O pochwały i utyskiwania (te ostatnie szczególnie!) proszę Was bardzo gorąco. Z perspektywy wewnątrzredakcyjnej widoczny jest wciąż niedosyt Waszych opinii, zarówno mailowych, jak i ustnych. Co widzicie dobrego w „Menażerii”? Czego Wam brak? Czy to dobrze, że istniejemy? Że co miesiąc tworzymy i zbieramy materiały, redagujemy, korygujemy, składamy – po prostu dbamy, by wszystko miało ręce i nogi, a zarazem kusiło różnorodnością?

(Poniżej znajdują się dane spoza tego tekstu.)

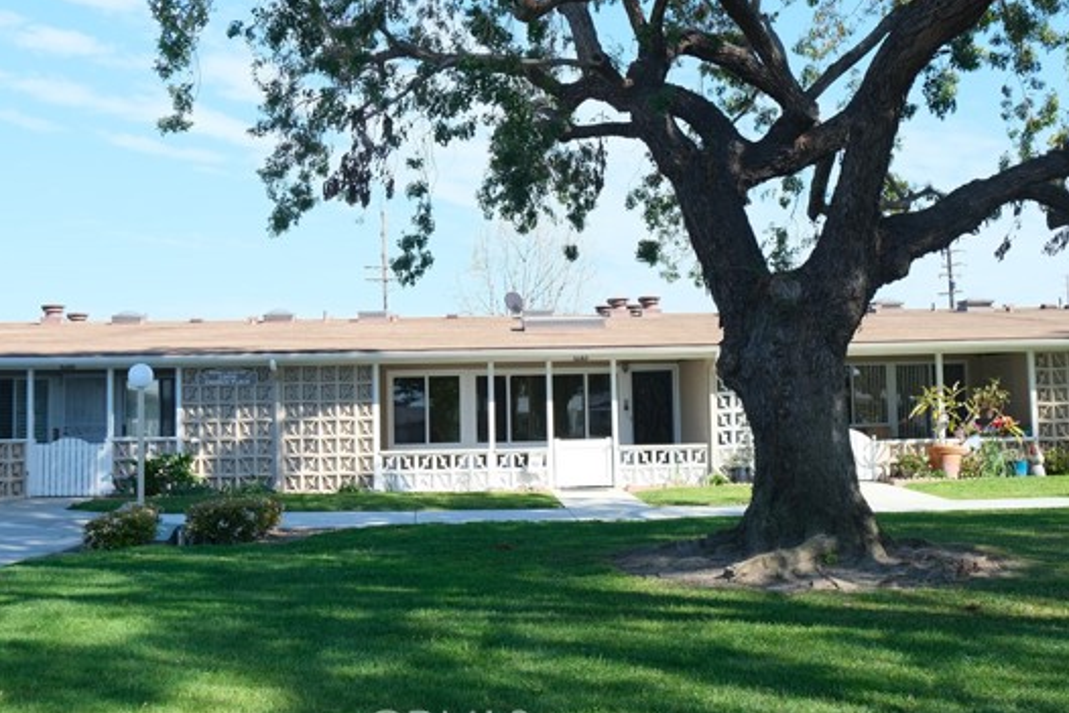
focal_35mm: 45
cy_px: 324
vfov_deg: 29.9
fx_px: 1337
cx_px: 518
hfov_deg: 43.6
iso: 320
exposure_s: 1/400
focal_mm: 24.9
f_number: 5.6
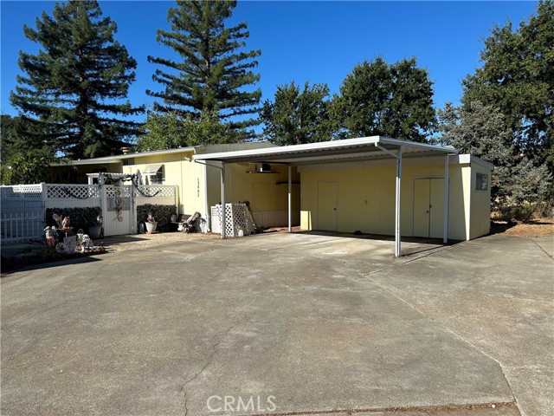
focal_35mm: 24
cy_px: 208
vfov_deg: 56.8
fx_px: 384
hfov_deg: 71.6
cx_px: 277
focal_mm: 6.86
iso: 80
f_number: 1.78
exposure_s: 1/4184
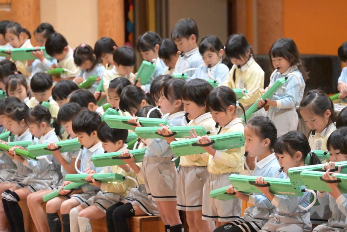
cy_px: 116
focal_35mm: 180
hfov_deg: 11.4
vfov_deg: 7.6
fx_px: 1736
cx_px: 174
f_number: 6.3
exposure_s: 1/200
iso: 28800
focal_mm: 180
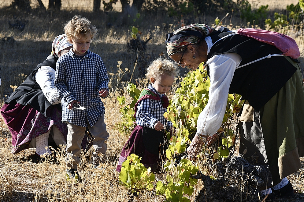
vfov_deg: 8.4
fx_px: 1377
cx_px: 160
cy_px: 101
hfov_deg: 12.6
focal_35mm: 163
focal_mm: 135
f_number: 10
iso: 400
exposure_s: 1/400
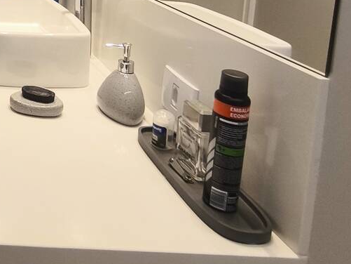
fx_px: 467
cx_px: -67
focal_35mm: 46
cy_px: -55
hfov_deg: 33.7
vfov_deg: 27.6
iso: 80
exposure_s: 1/60
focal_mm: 1.65
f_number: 2.2
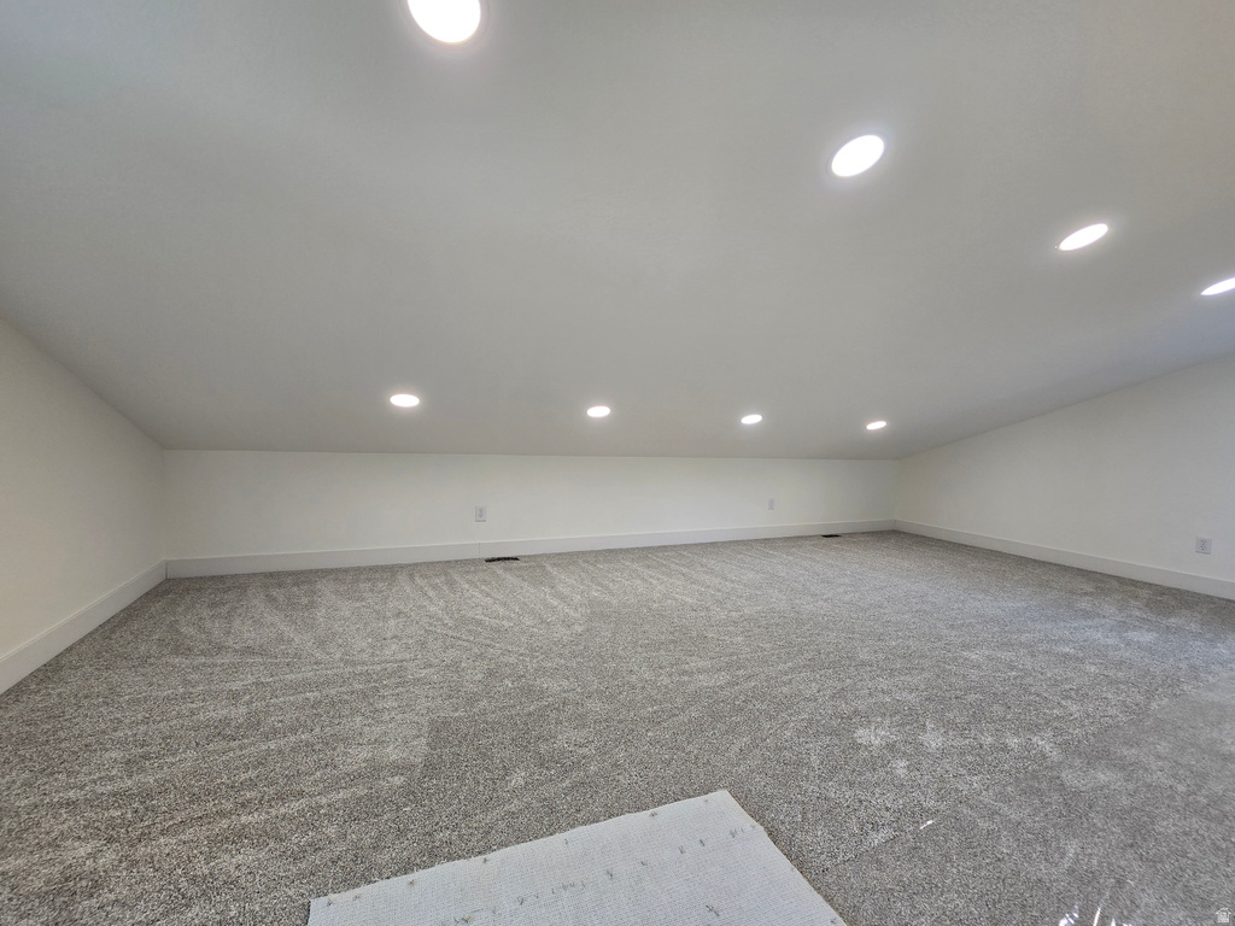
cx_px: 618
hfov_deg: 106.2
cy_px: 463
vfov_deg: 89.9
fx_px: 464
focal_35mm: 13
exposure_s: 1/60
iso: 64
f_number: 2.2
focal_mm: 2.2
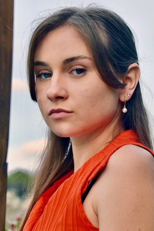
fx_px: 674
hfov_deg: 13.0
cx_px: 77
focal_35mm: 105
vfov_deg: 19.5
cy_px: 116
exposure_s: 1/500
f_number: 5.6
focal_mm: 70
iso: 280
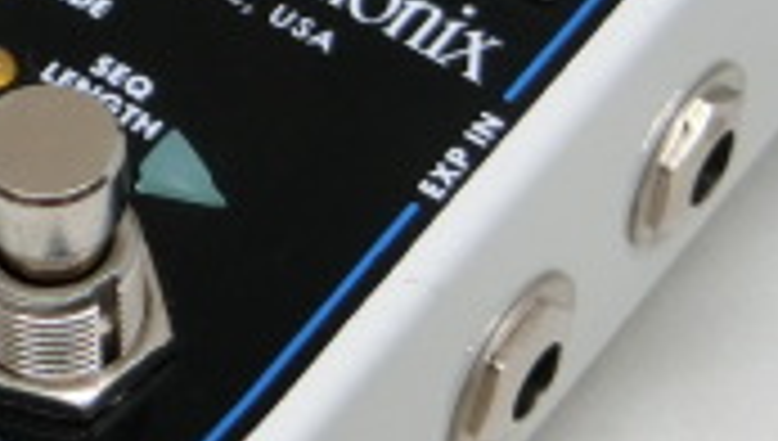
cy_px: -63
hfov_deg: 11.6
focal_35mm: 181
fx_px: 3740
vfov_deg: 6.7
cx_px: -148
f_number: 4.4
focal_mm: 8
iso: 160
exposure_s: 1/125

Za nic nie pozwolimy sobie skostnieć – więc choć mnożą się u nas punkty stałe i kontynuacje tematów, bezustannie myślimy o zmianach na lepsze. Niedługo nastąpi dość widoczna transformacja, o której nie raz jeszcze będziemy dokładniej informować: nasze PDF-owe dotychczas pismo przekształci się w aktualizowany co miesiąc serwis. W gronie redakcyjnym zmiana ta jest akceptowana i pożądana, będziemy szczęśliwi jeśli również Czytelnikom będzie ona odpowiadała. Wszystko to dokona się za sprawą pomocnej dłoni stowarzyszenia „Tłok”, a możliwe jest tylko i wyłącznie dzięki pozarządowemu, Megafonowemu, fundamentowi naszego pisma. Mam nadzieję, że nadchodząca przemiana, ale też i cała nasza działalność, będzie żywą reklamą trzeciego sektora.

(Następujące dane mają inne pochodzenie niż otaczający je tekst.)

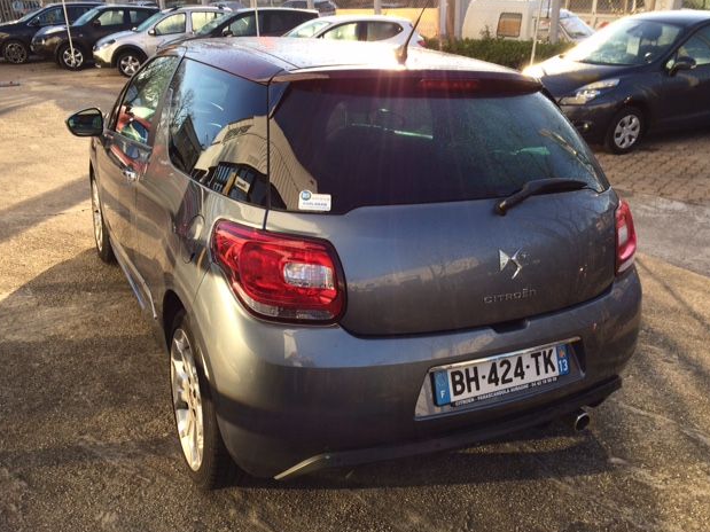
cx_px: 358
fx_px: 615
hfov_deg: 60.0
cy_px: 265
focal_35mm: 30
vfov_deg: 46.8
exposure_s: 1/488
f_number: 2.2
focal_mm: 4.15
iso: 32
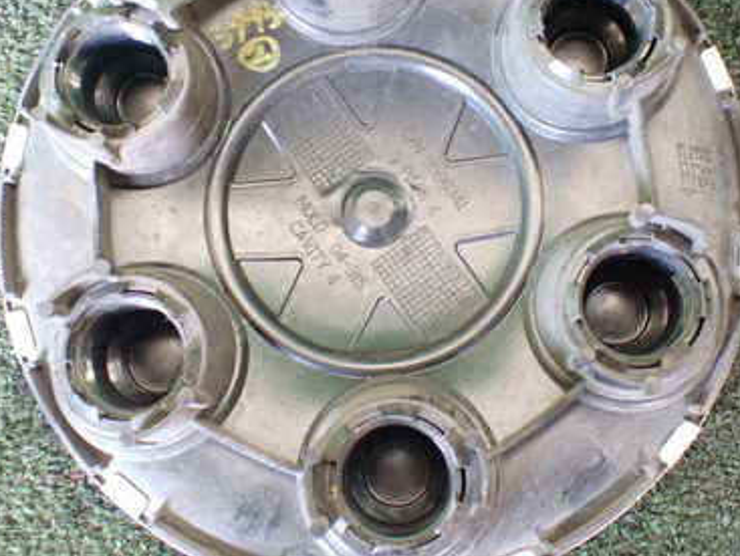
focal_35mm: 49
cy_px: 203
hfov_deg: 38.9
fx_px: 1049
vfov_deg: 29.6
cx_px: 385
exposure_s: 1/30
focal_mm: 5.4
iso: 1000
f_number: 2.3
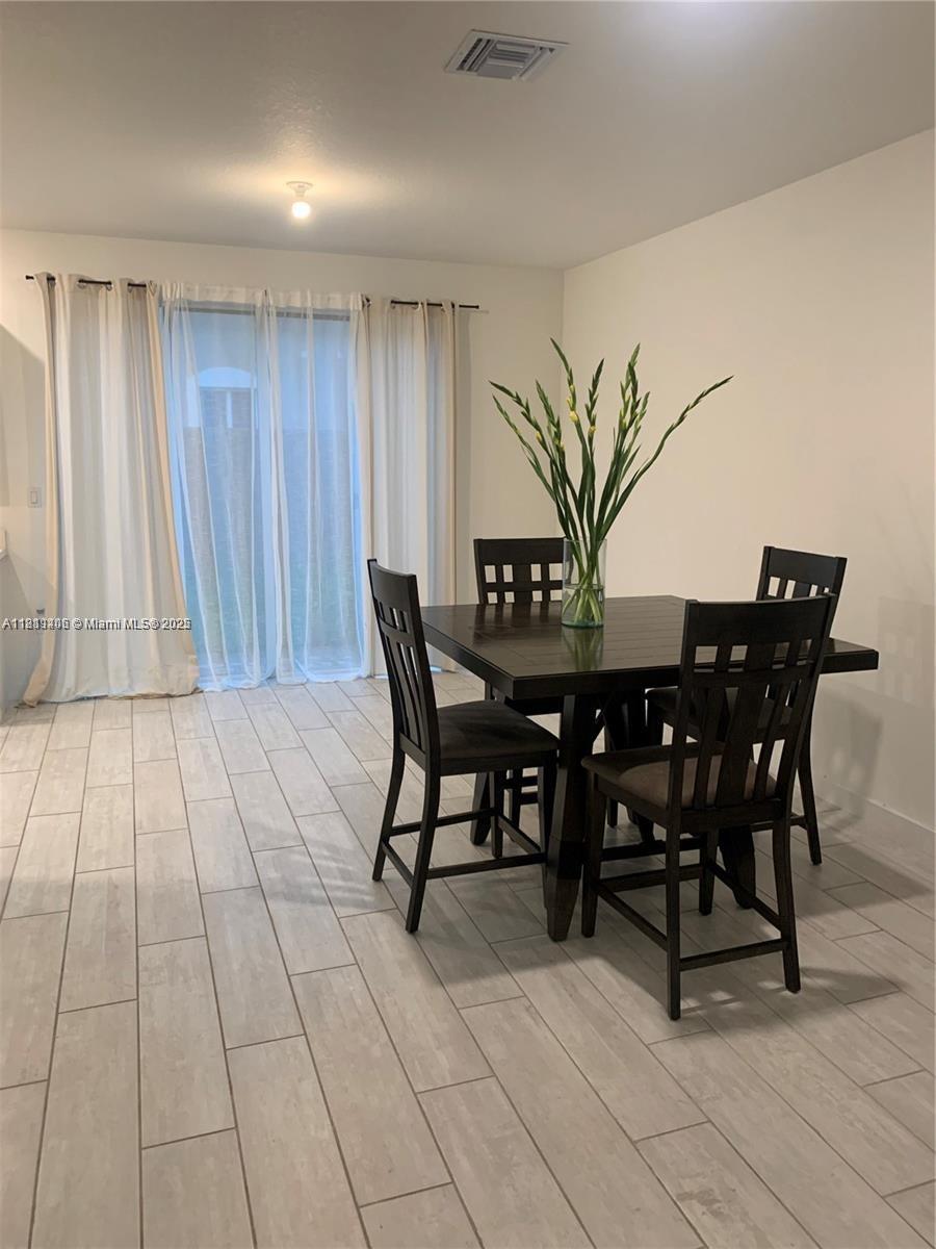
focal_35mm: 26
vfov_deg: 67.3
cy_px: 624
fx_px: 937
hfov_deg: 53.1
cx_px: 468
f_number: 1.8
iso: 160
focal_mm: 4.25
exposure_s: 1/60
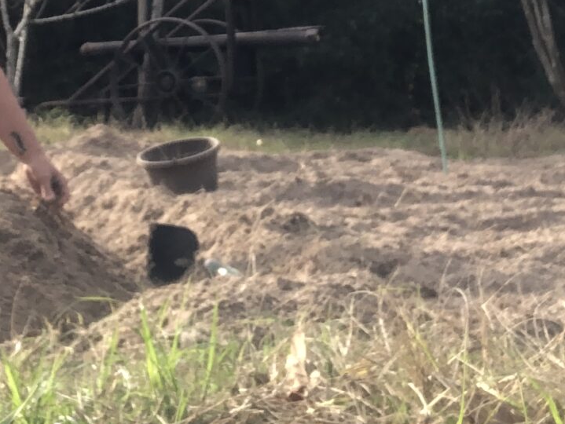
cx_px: 226
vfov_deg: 12.4
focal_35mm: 114
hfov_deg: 17.2
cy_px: -205
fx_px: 1862
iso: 20
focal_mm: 2.87
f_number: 2.2
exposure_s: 1/149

Żałuję przy tym, że w minionych numerach nie dość miejsca poświęciliśmy problematyce pozarządowej, bardzo bym chciał, żebyśmy i pod tym względem nieco się polepszyli. A też nie powinniśmy chyba pozostawać obojętni na inne zjawiska społeczne - przecież prowadzenie działalności prasowej zobowiązuje do nieobojętności... Czy starczy nam odwagi?